• [Records provided]:
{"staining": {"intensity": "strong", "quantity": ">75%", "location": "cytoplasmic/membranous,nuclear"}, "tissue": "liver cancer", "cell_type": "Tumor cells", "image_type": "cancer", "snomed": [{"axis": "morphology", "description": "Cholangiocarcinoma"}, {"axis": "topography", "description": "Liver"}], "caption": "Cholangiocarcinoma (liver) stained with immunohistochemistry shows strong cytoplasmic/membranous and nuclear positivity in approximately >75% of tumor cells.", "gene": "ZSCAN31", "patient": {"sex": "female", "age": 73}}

...

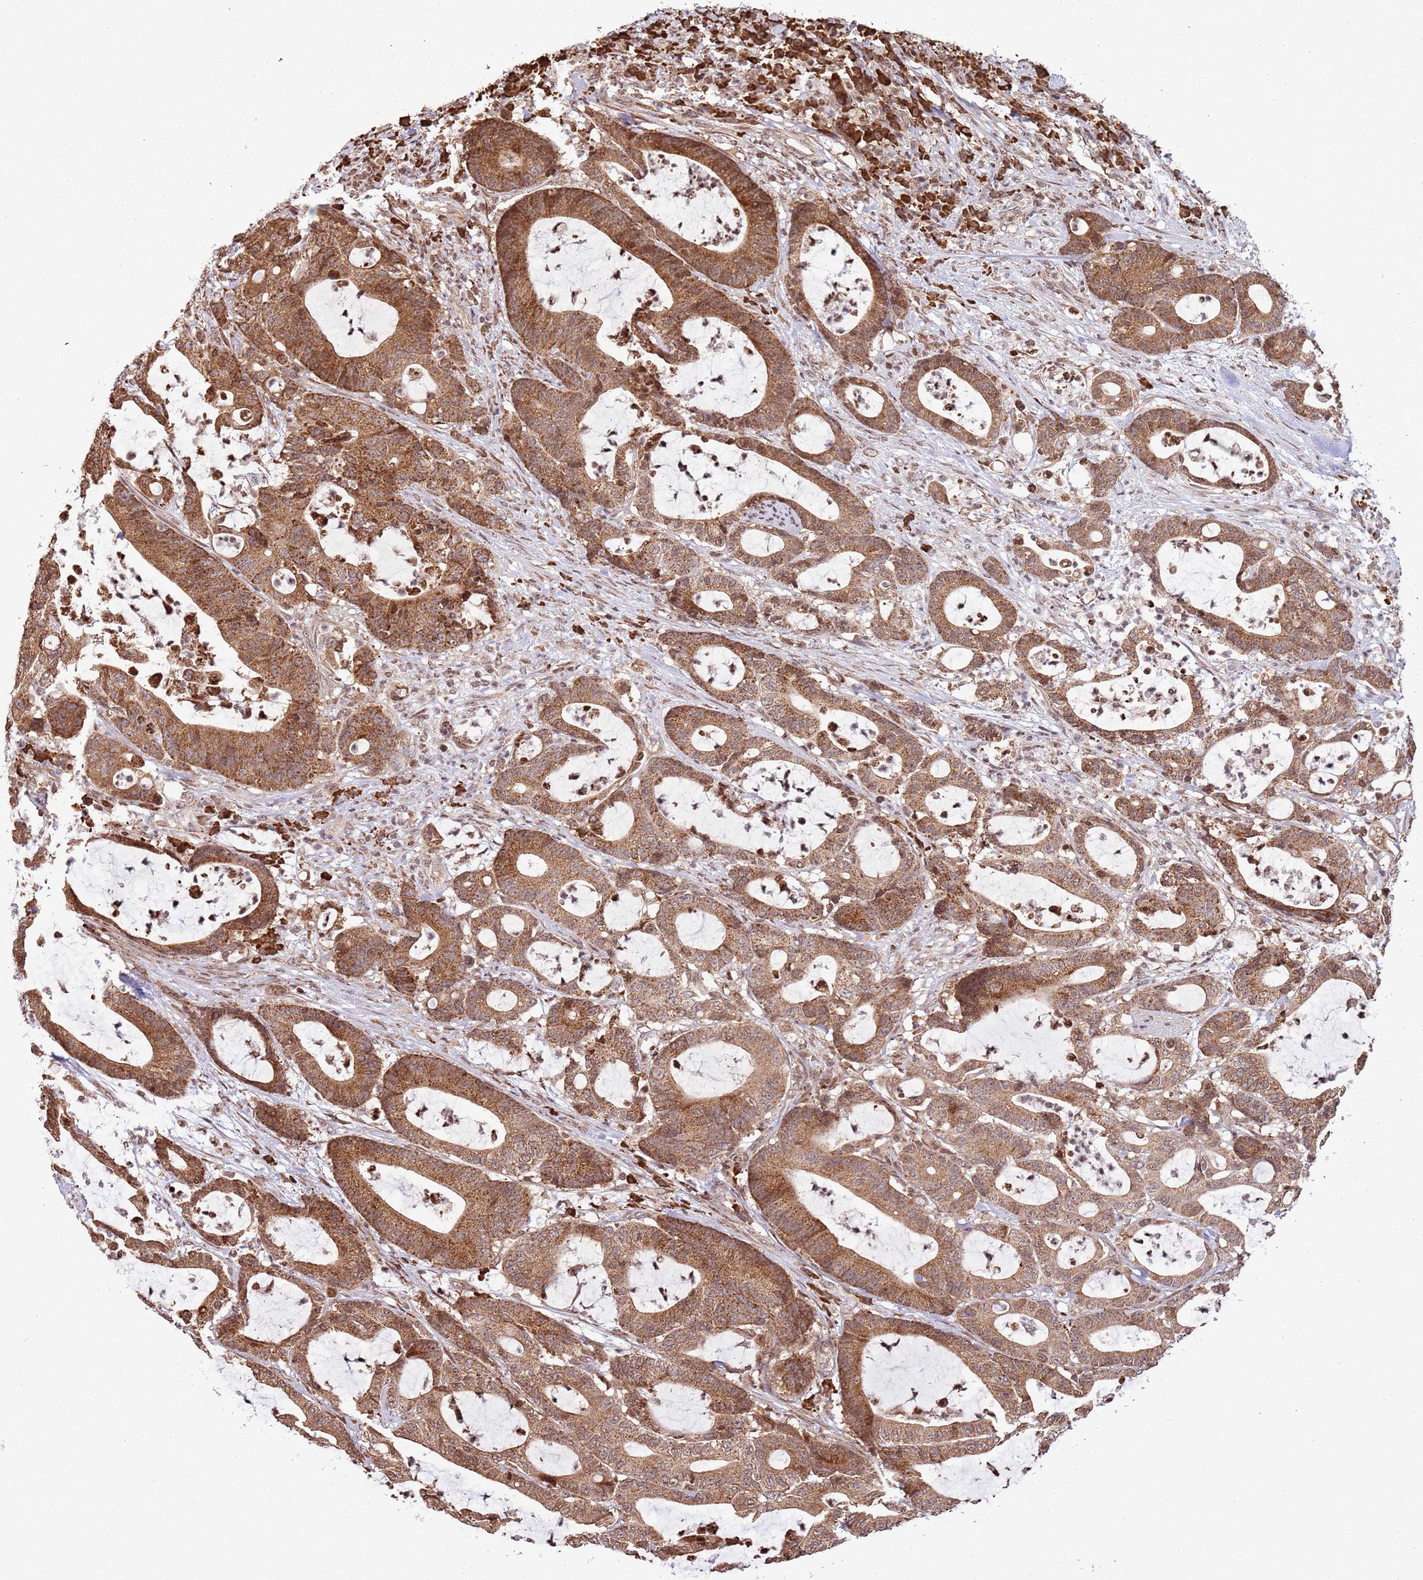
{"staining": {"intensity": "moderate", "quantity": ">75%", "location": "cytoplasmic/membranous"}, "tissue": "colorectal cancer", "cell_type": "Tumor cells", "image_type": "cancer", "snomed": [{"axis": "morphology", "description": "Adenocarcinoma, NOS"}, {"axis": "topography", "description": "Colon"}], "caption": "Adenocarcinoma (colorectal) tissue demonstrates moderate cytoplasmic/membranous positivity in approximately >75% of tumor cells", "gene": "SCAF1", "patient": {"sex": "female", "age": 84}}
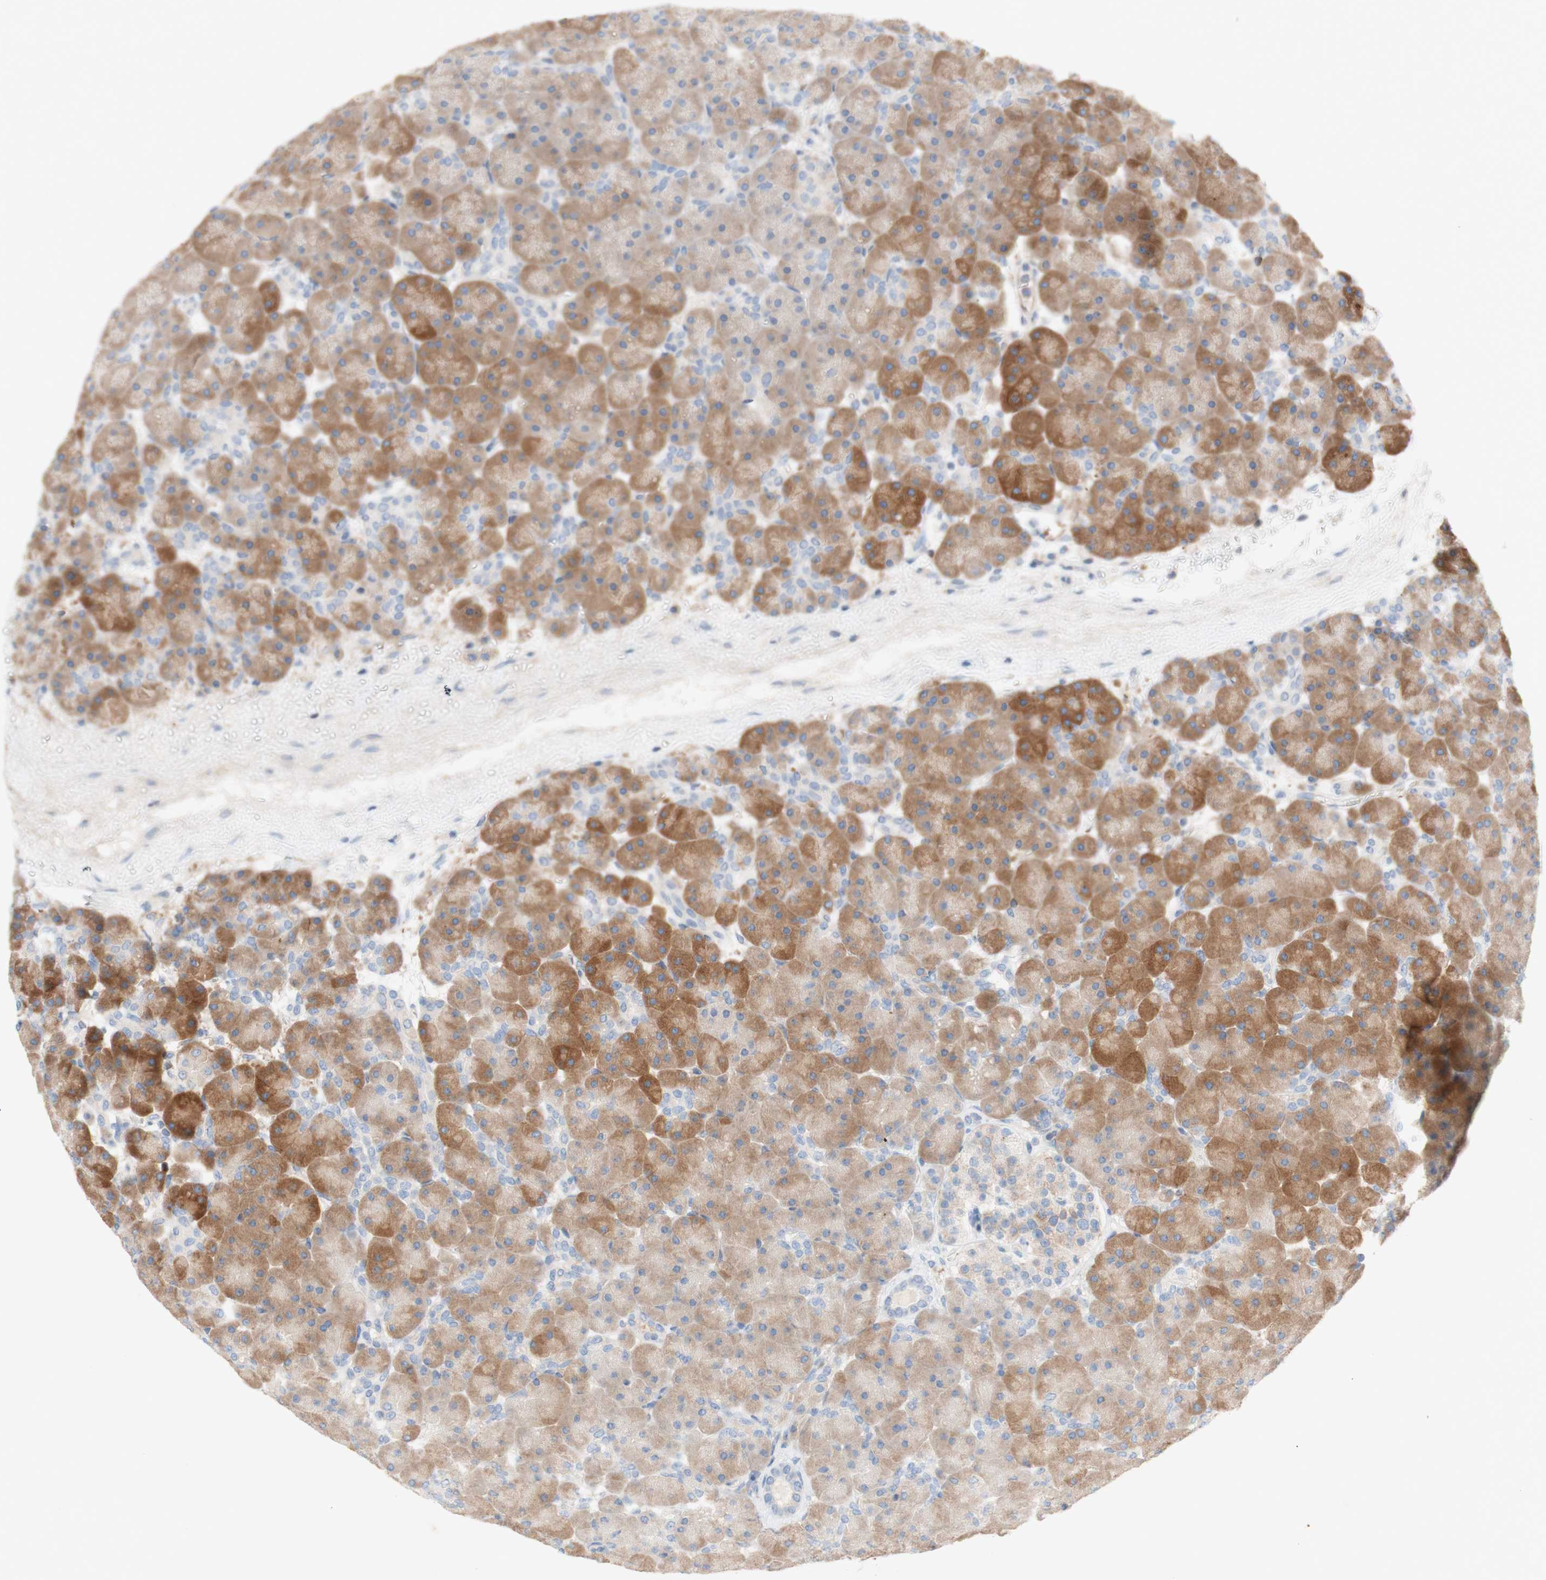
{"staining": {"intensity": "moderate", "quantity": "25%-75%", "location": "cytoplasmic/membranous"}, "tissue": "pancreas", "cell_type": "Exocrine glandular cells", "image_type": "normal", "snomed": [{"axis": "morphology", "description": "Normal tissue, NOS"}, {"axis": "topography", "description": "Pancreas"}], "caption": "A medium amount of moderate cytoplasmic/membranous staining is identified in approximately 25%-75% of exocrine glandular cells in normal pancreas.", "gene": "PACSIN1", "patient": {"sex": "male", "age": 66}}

--

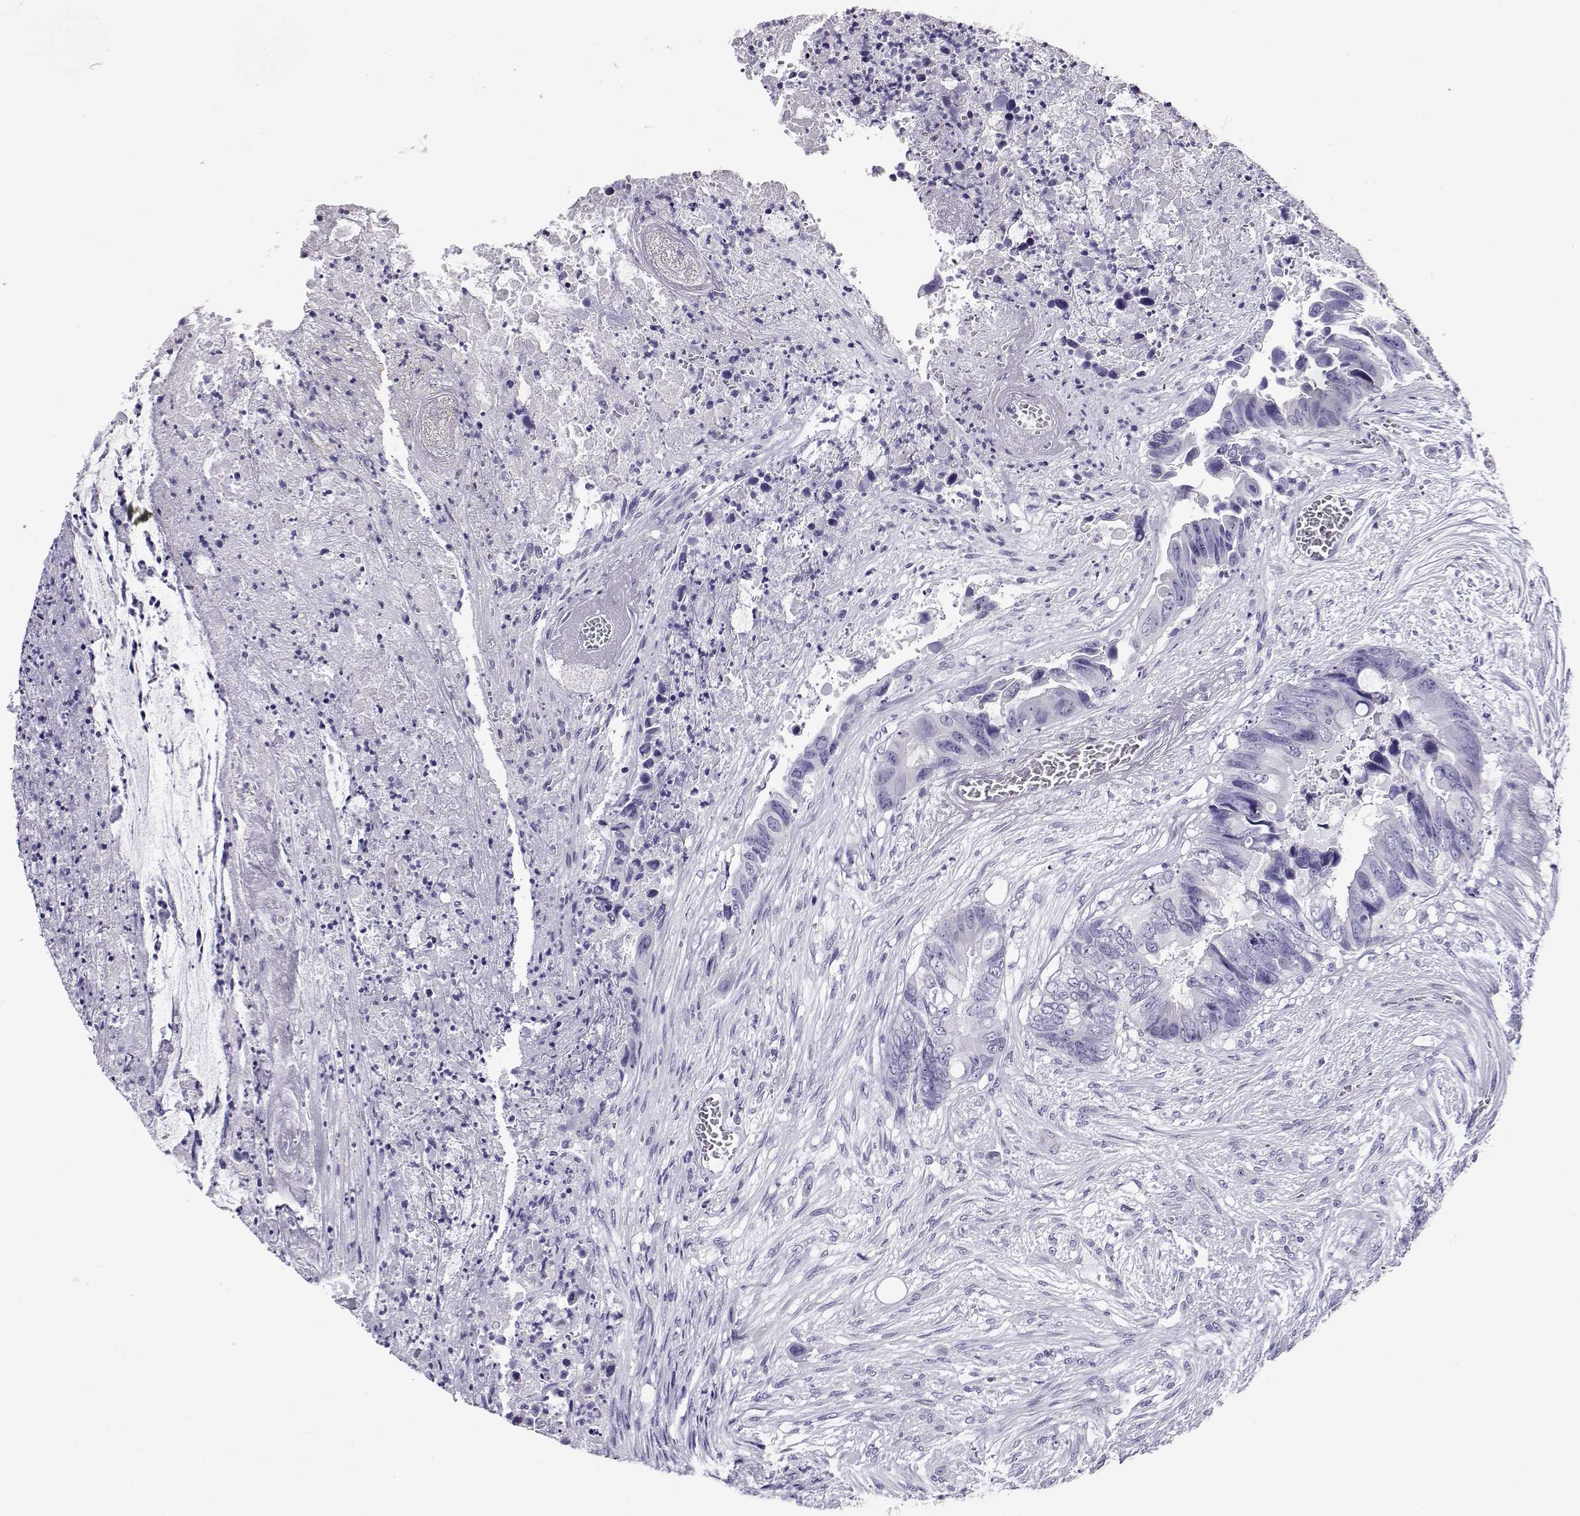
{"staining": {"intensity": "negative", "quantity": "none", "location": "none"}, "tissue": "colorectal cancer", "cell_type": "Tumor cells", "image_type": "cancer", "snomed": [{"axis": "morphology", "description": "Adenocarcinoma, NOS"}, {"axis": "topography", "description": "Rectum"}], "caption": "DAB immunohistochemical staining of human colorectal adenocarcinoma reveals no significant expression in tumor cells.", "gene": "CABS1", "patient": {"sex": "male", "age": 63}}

• [Problem details]:
Pick out and copy the lines of the entries that hold the string "positivity".

• [Result of this task]:
{"staining": {"intensity": "strong", "quantity": ">75%", "location": "cytoplasmic/membranous,nuclear"}, "tissue": "liver cancer", "cell_type": "Tumor cells", "image_type": "cancer", "snomed": [{"axis": "morphology", "description": "Cholangiocarcinoma"}, {"axis": "topography", "description": "Liver"}], "caption": "Cholangiocarcinoma (liver) stained with immunohistochemistry shows strong cytoplasmic/membranous and nuclear positivity in approximately >75% of tumor cells.", "gene": "ZSCAN31", "patient": {"sex": "female", "age": 73}}
{"staining": {"intensity": "moderate", "quantity": ">75%", "location": "cytoplasmic/membranous"}, "tissue": "colorectal cancer", "cell_type": "Tumor cells", "image_type": "cancer", "snomed": [{"axis": "morphology", "description": "Adenocarcinoma, NOS"}, {"axis": "topography", "description": "Colon"}], "caption": "Adenocarcinoma (colorectal) tissue demonstrates moderate cytoplasmic/membranous positivity in approximately >75% of tumor cells", "gene": "SCAF1", "patient": {"sex": "female", "age": 84}}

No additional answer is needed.